The distortions in the frozen features of the surface of Europa, the fourth largest of Jupiter's 92 natural satellites, suggest something truly like a mighty ocean is astir under its thick icy crust.

A recent fly-by visit by Juno, the Nasa spacecraft, strongly indicates potential plume activity in spots where saltwater might have recently broken through the ice shell. 

This discovery could make it possible for future missions to sample the internal ocean without needing to land on the icy water world.

The data offer a second round of tantalising hints that plumes of water vapour are erupting from Europa’s mysterious interior.

According to Nasa, Like Saturn's moon Enceladus, Europa is geologically dynamic, meaning both moons generate heat inside as their solid layers stretch and flex from the gravitational tug-of-war with their host planets and neighbouring moons.

"This, instead of heat from the Sun, keeps subsurface water from freezing on these ice-covered moons.
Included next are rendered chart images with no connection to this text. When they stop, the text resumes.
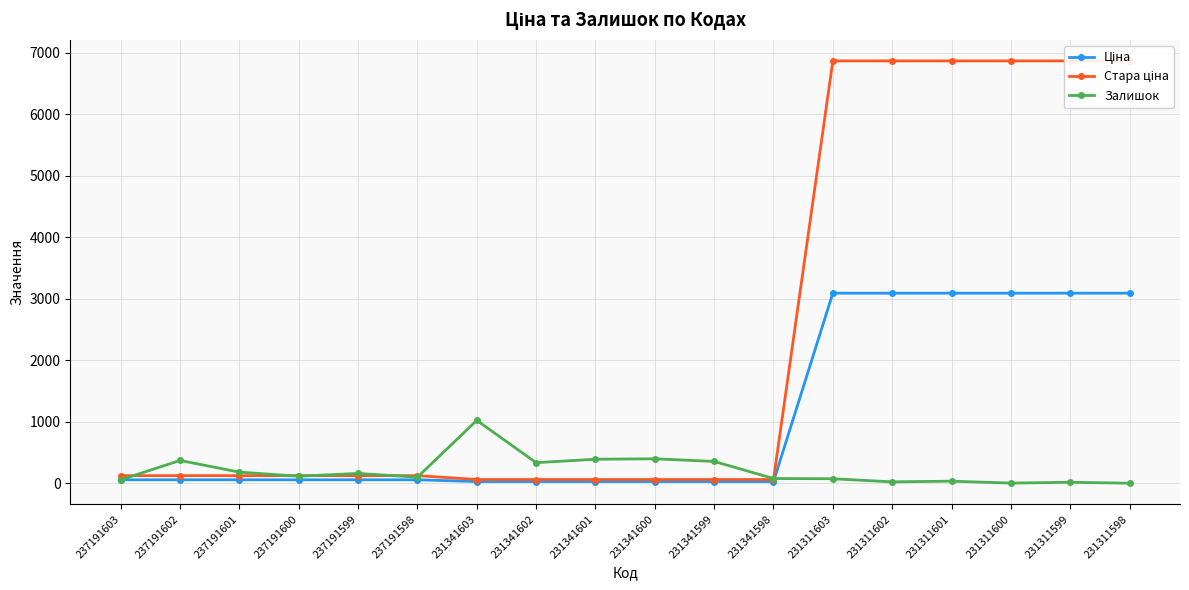

What is the spread (max minus min) of values at 231311599?

6854.4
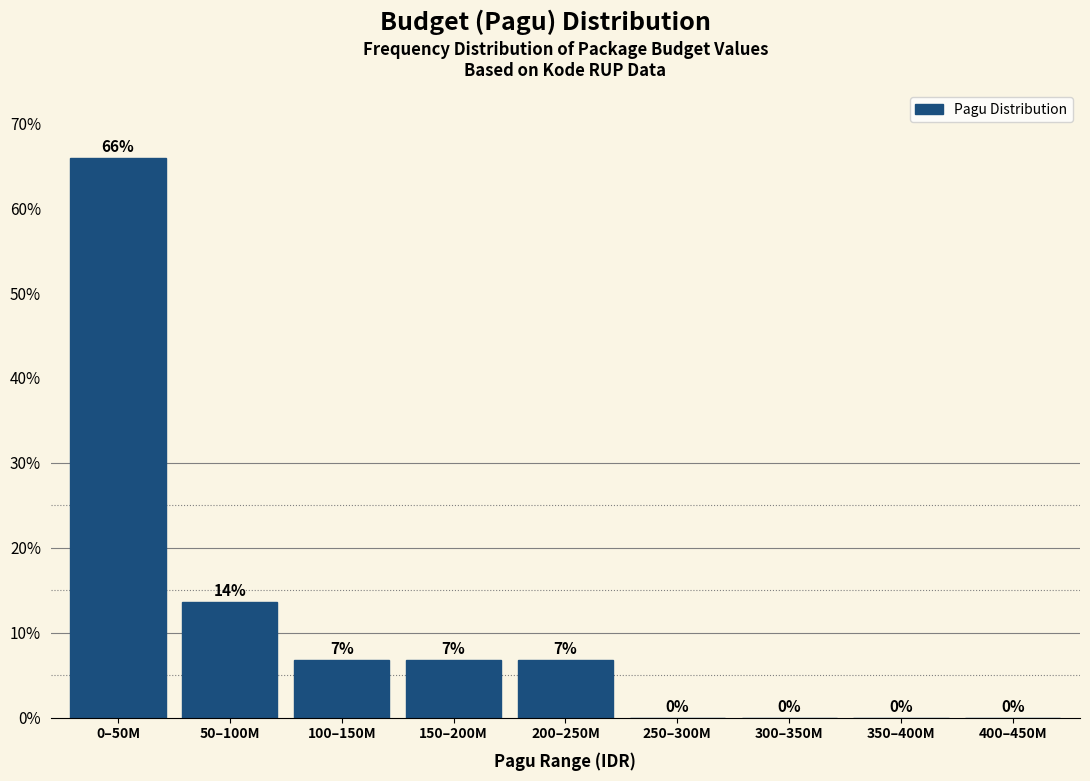

Where does the data first go above 6?

0–50M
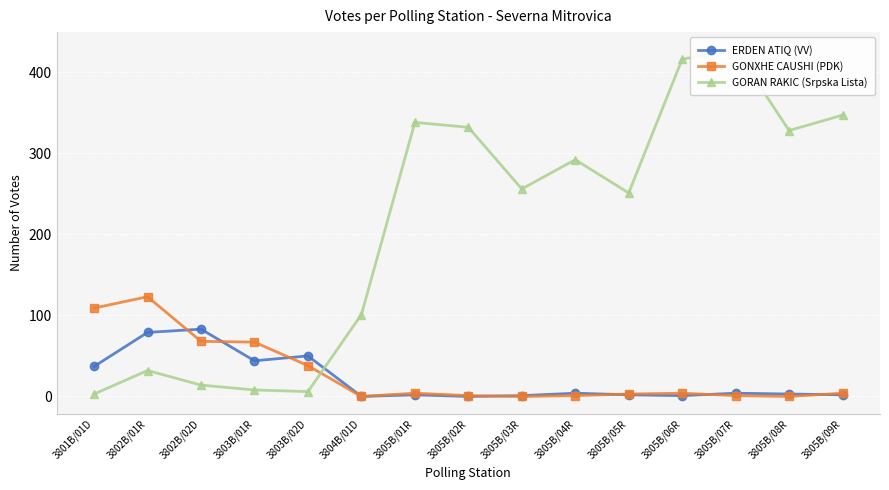

Reading left to right, what are all the values shown in this chart?

ERDEN ATIQ (VV): 3801B/01D=37	3802B/01R=79	3802B/02D=83	3803B/01R=44	3803B/02D=50	3804B/01D=0	3805B/01R=2	3805B/02R=0	3805B/03R=1	3805B/04R=4	3805B/05R=2	3805B/06R=1	3805B/07R=4	3805B/08R=3	3805B/09R=2
GONXHE CAUSHI (PDK): 3801B/01D=109	3802B/01R=123	3802B/02D=68	3803B/01R=67	3803B/02D=38	3804B/01D=0	3805B/01R=4	3805B/02R=1	3805B/03R=0	3805B/04R=1	3805B/05R=3	3805B/06R=4	3805B/07R=1	3805B/08R=0	3805B/09R=4
GORAN RAKIC (Srpska Lista): 3801B/01D=3	3802B/01R=32	3802B/02D=14	3803B/01R=8	3803B/02D=6	3804B/01D=101	3805B/01R=338	3805B/02R=332	3805B/03R=256	3805B/04R=292	3805B/05R=251	3805B/06R=416	3805B/07R=428	3805B/08R=328	3805B/09R=347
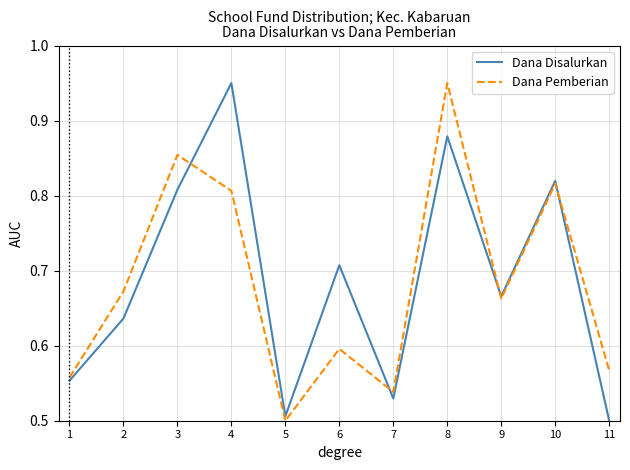

What is the total value across all series at 11?

1.1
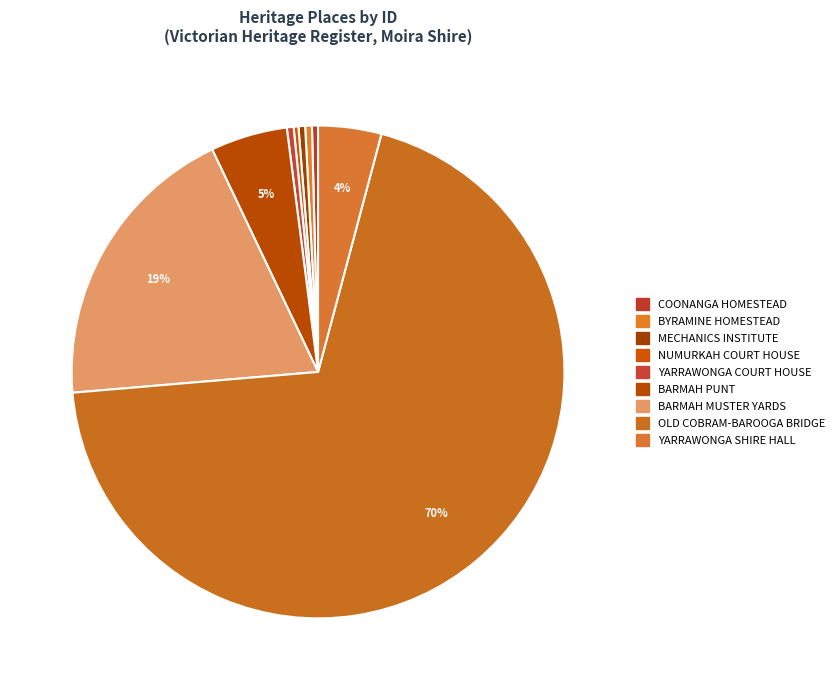

Which category has the smallest portion of the pie?

NUMURKAH COURT HOUSE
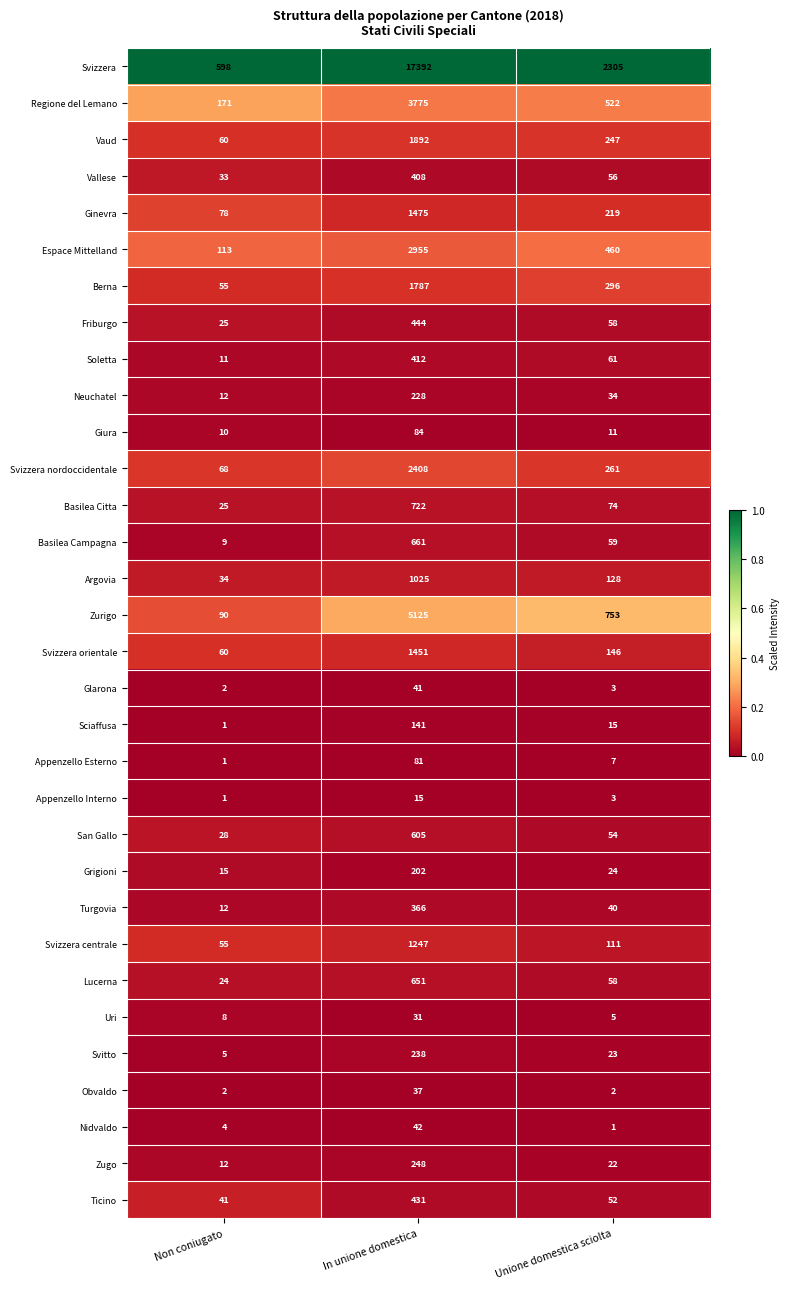

How many categories are shown in the chart?

3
The heat may also help produce or circulate life’s chemical building blocks at the seafloors, including carbon, hydrogen, oxygen, nitrogen, phosphorus, and sulfur," said a Nasa report.

It's been nearly two years since Juno came nearest to Europa, and the findings of that data are still under examination.

Astonishingly, despite orbiting Jupiter since 2016, Juno's images from September 29, 2022, mark the first high-definition close-up views of Europa since the Galileo spacecraft's visit in 2000. This neglect may have provided an extended timeframe to observe changes.

Europa, which is known for its smooth surface, undergoes constant resurfacing due to the ocean underneath its surface. 

However, it does have features, as Juno have identified steep-walled depressions and fracture patterns indicative of a "true polar wander". 

A polar wander is a solid-body rotation of a planet or moon concerning its spin axis, causing the geographic locations of the North and South Poles to change, or "wander, according to a Harvard University paper.

“True polar wander occurs if Europa’s icy shell is decoupled from its rocky interior, resulting in high stress levels on the shell, which lead to predictable fracture patterns,” said Dr Candy Hansen of the Planetary Science Institute in a handout.